Performance Efficiency — right-size resources, use managed services, benchmark.
Cost Optimization — reserved instances, spot fleets, auto-scaling, waste elimination.
Sustainability — maximize utilization, minimize waste.

Every architecture decision should be evaluated against these pillars.

Compute Patterns

ECS Fargate vs EKS vs Lambda

	ECS Fargate	EKS	Lambda
Abstraction	Container tasks, no servers	Full Kubernetes	Function-level
Scaling	Task-level auto-scaling	Pod auto-scaling + Karpenter	Per-invocation
Cold start	~10s (task launch)	None (pods stay warm)	~100ms–2s
Best for	Microservices, APIs	Complex orchestration, multi-cloud	Event handlers, glue logic
Cost model	Per vCPU/memory/second	Per node (EC2) or Fargate pods	Per invocation + duration

Pattern: Hybrid compute. Use Lambda for event-driven glue (S3 triggers, SQS consumers, API Gateway handlers). Use ECS Fargate for long-running services with predictable traffic. Use EKS when you need Kubernetes-native tooling or multi-cloud portability.

Auto Scaling Strategies

Target tracking — maintain a metric (CPU at 60%). Simple and effective for most workloads.
Step scaling — add/remove capacity in steps based on alarm thresholds. More control than target tracking.
Scheduled scaling — pre-scale for known traffic patterns (Black Friday, morning ramp-up).
Predictive scaling — ML-based forecasting. Works well for cyclical patterns after a learning period.

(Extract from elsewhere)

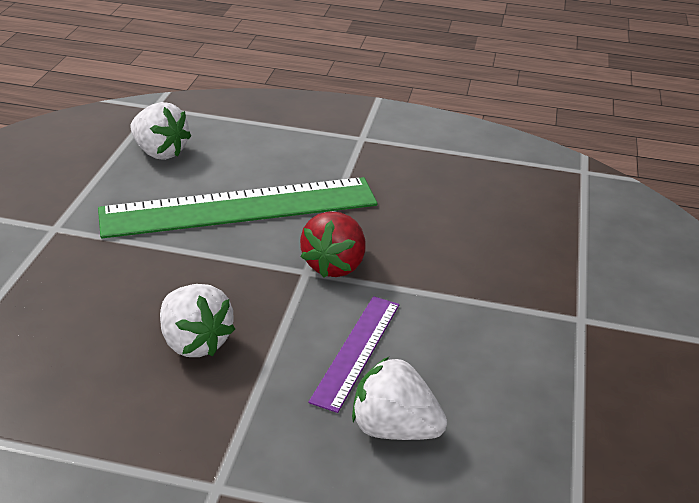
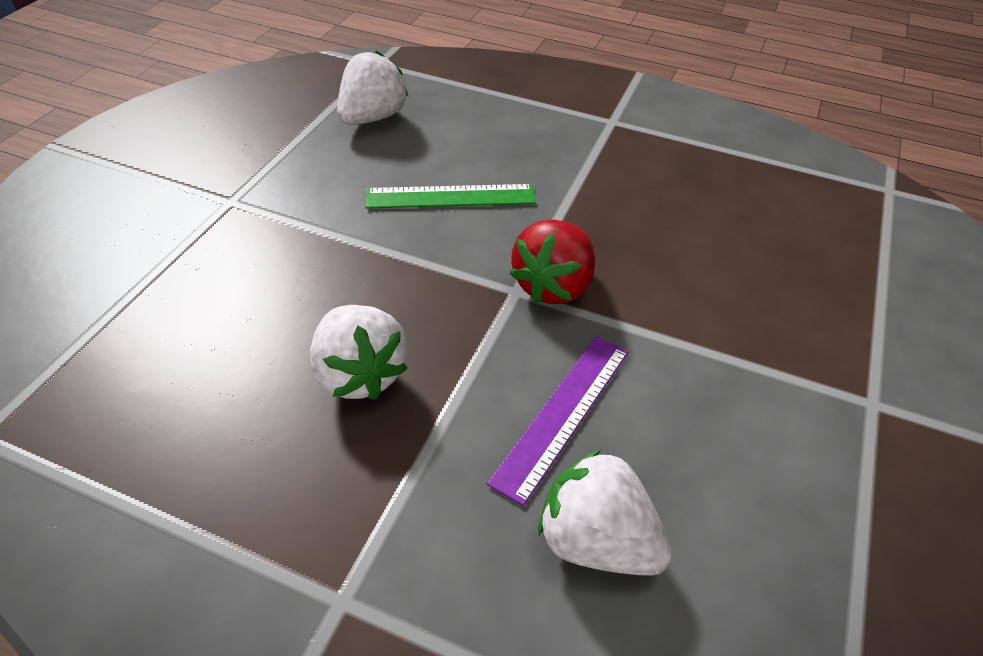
camera: 10 degrees right, 10 degrees up
(160, 152) = (372, 118): white strawberry -> white strawberry turned 105 degrees counterclockwise
(239, 208) = (450, 197): green ruler -> green ruler, size x0.51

Storage and Database Patterns

S3 as the Foundation

S3 is not just object storage. It is the backbone for:

Data lake — store raw events, logs, and datasets. Query with Athena (SQL over S3) without loading into a database.
Static hosting — serve frontends via CloudFront + S3.
Backup and archive — lifecycle rules move objects from Standard → Infrequent Access → Glacier automatically.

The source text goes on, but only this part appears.